Have mercy on me, O God, according to your unfailing love; according to your great compassion blot out my transgressions. Wash away all my iniquity and cleanse me from my sin.Psalm 51:1-2
What a marvelous understanding of the nature of sin and the character of God's forgiveness is found in these verses! There are three things David asks for. First, he understands that sin is like a crime. If criminals are to be delivered from the effects of their crime, they do not need justice but mercy. Sin is an illegal act, a violation of justice, and an act of lawlessness and rebellion and therefore requires mercy.
Then he says,
Blot out my transgressions, and thereby he reveals that he understands sin is like a debt. It is something owed, an account that has accumulated and needs to be erased.
Finally he cries,
Wash away all my iniquity and cleanse me from my sin. He understands that sin is like an ugly stain, a defilement upon the soul. Even though the act fades into the past, the dirty defiling stain remains a stigma upon the heart. So he cries out and asks to be delivered from these things.

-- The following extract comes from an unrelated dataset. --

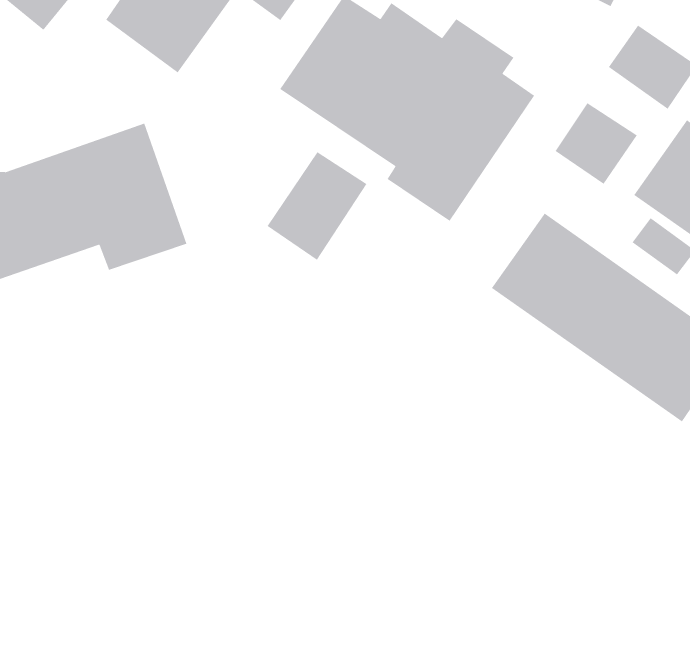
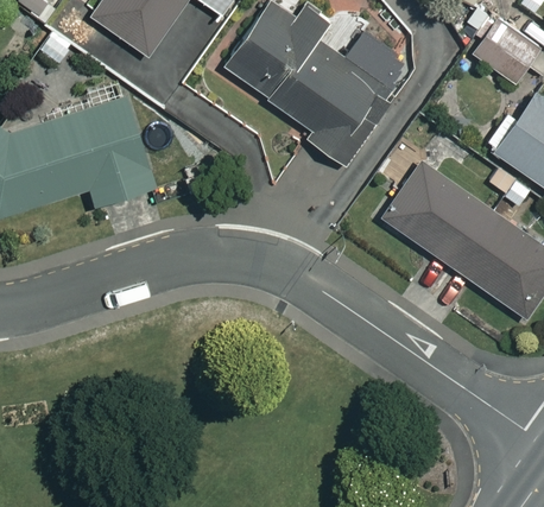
building: [554,102,638,185] -> none
building: [266,151,367,261] -> none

Notice that David understands well the basis for forgiveness. He asks on the basis of two things: first,
according to your unfailing love. He understands that he himself deserves nothing from God, that God is not bound to forgive him. Some people are never able to realize forgiveness because they think they deserve it, that God owes it to them. But David knows better. He realizes that only because of God's love may he even approach God to ask. On the basis of that unqualified acceptance, that marvelous continuing love-that-will-not-let-me-go, he says to God,
I am coming to you and asking now for this.
Second, as David appeals to God
according to your great compassion, he again indicates his understanding of the character of God. God is not a penny pincher; He does not dole out bits of mercy, drop by drop. No, He pours it out. His are abundant mercies. When God forgives, He forgives beyond our utmost imaginings. Two figures of speech that are used in the Old Testament depict the forgiveness of God.
As far as the east is from the west, so far has he removed our transgressions from us (Psalm 103:12). How far is that? Well, how far do you have to go east before you start going west? You never come to west. Then God says He will
hurl all our iniquities into the depths of the sea (Micah 7:19). Someone has added that he puts up a sign that reads
NO FISHING. Do not go down there and try to fish old sins out once God has dealt with them. What relief comes when we begin to understand this fullness of God's forgiveness.
Father, thank You that I can come to You with my sin and cry out for mercy and love. Your love is steadfast; your mercy is abundant. I trust that You are always willing to forgive.
The Word of God teaches the true nature of sin, and the astounding basis for God's forgiveness. Are we learning to live in these liberating truths?